» PROBLEM TO WORK ON
Without the pictures, set down the records below word for word.

(Stored data entries)
###

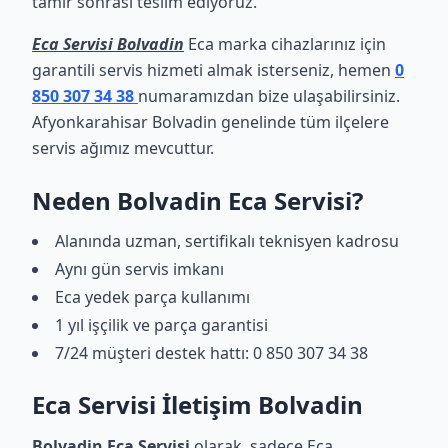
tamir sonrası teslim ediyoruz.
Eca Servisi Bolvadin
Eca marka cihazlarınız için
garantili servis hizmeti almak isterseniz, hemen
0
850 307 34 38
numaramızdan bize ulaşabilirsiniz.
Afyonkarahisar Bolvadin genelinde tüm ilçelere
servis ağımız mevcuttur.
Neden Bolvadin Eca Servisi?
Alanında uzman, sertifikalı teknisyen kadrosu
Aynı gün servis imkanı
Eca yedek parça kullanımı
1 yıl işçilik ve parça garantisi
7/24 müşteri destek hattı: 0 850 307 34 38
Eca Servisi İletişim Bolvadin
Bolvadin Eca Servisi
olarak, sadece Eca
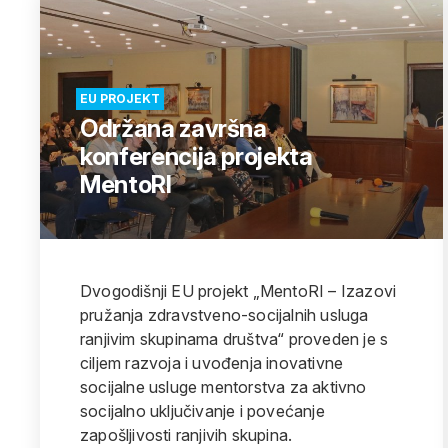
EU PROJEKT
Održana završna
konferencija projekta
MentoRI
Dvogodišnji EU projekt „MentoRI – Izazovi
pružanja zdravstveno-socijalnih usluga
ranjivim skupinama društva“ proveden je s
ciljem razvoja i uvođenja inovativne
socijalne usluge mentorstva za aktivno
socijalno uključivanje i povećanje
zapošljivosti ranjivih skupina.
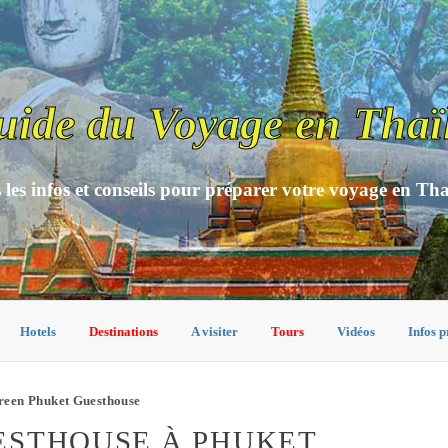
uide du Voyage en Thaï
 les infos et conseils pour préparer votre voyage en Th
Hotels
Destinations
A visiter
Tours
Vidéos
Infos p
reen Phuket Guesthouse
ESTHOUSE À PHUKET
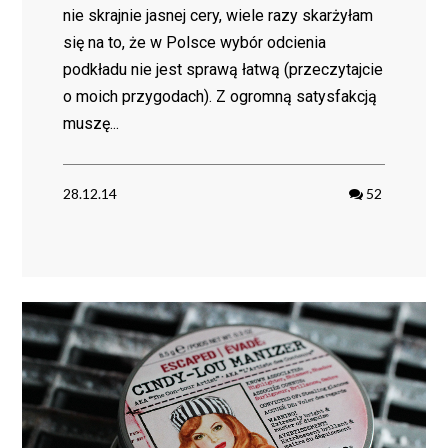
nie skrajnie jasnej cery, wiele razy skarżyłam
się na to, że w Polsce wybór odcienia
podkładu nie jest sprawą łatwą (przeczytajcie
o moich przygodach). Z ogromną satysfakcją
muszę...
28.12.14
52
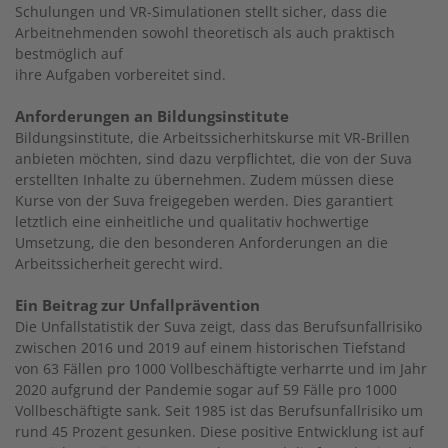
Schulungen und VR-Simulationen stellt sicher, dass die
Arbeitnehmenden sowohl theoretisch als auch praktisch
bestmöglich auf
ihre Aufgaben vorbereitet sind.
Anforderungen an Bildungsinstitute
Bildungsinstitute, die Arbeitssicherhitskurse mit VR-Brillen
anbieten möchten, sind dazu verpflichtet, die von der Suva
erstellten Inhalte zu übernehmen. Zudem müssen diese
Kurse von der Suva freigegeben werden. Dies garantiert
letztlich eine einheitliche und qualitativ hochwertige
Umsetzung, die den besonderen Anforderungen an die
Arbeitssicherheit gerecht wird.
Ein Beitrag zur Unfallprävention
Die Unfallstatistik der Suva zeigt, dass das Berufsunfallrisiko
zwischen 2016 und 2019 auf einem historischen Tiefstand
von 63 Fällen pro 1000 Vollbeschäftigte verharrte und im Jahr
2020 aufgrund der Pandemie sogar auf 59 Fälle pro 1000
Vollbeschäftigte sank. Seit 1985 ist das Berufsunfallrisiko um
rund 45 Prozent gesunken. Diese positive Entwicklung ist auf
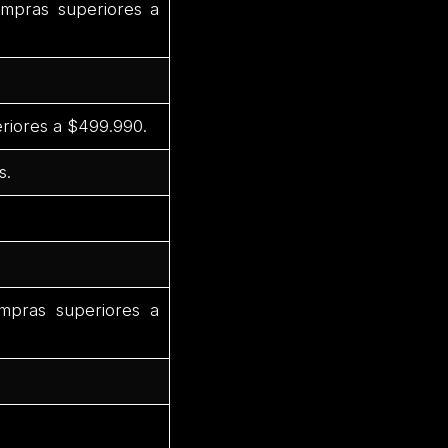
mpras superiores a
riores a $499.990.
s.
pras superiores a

###

» OUTPUT FOR THIS TASK
tamir sonrası teslim ediyoruz.
Eca Servisi Bolvadin
Eca marka cihazlarınız için
garantili servis hizmeti almak isterseniz, hemen
0
850 307 34 38
numaramızdan bize ulaşabilirsiniz.
Afyonkarahisar Bolvadin genelinde tüm ilçelere
servis ağımız mevcuttur.
Neden Bolvadin Eca Servisi?
Alanında uzman, sertifikalı teknisyen kadrosu
Aynı gün servis imkanı
Eca yedek parça kullanımı
1 yıl işçilik ve parça garantisi
7/24 müşteri destek hattı: 0 850 307 34 38
Eca Servisi İletişim Bolvadin
Bolvadin Eca Servisi
olarak, sadece Eca
EU PROJEKT
Održana završna
konferencija projekta
MentoRI
Dvogodišnji EU projekt „MentoRI – Izazovi
pružanja zdravstveno-socijalnih usluga
ranjivim skupinama društva“ proveden je s
ciljem razvoja i uvođenja inovativne
socijalne usluge mentorstva za aktivno
socijalno uključivanje i povećanje
zapošljivosti ranjivih skupina.
uide du Voyage en Thaï
 les infos et conseils pour préparer votre voyage en Th
Hotels
Destinations
A visiter
Tours
Vidéos
Infos p
reen Phuket Guesthouse
ESTHOUSE À PHUKET
nie skrajnie jasnej cery, wiele razy skarżyłam
się na to, że w Polsce wybór odcienia
podkładu nie jest sprawą łatwą (przeczytajcie
o moich przygodach). Z ogromną satysfakcją
muszę...
28.12.14
52
Schulungen und VR-Simulationen stellt sicher, dass die
Arbeitnehmenden sowohl theoretisch als auch praktisch
bestmöglich auf
ihre Aufgaben vorbereitet sind.
Anforderungen an Bildungsinstitute
Bildungsinstitute, die Arbeitssicherhitskurse mit VR-Brillen
anbieten möchten, sind dazu verpflichtet, die von der Suva
erstellten Inhalte zu übernehmen. Zudem müssen diese
Kurse von der Suva freigegeben werden. Dies garantiert
letztlich eine einheitliche und qualitativ hochwertige
Umsetzung, die den besonderen Anforderungen an die
Arbeitssicherheit gerecht wird.
Ein Beitrag zur Unfallprävention
Die Unfallstatistik der Suva zeigt, dass das Berufsunfallrisiko
zwischen 2016 und 2019 auf einem historischen Tiefstand
von 63 Fällen pro 1000 Vollbeschäftigte verharrte und im Jahr
2020 aufgrund der Pandemie sogar auf 59 Fälle pro 1000
Vollbeschäftigte sank. Seit 1985 ist das Berufsunfallrisiko um
rund 45 Prozent gesunken. Diese positive Entwicklung ist auf
mpras superiores a
riores a $499.990.
s.
pras superiores a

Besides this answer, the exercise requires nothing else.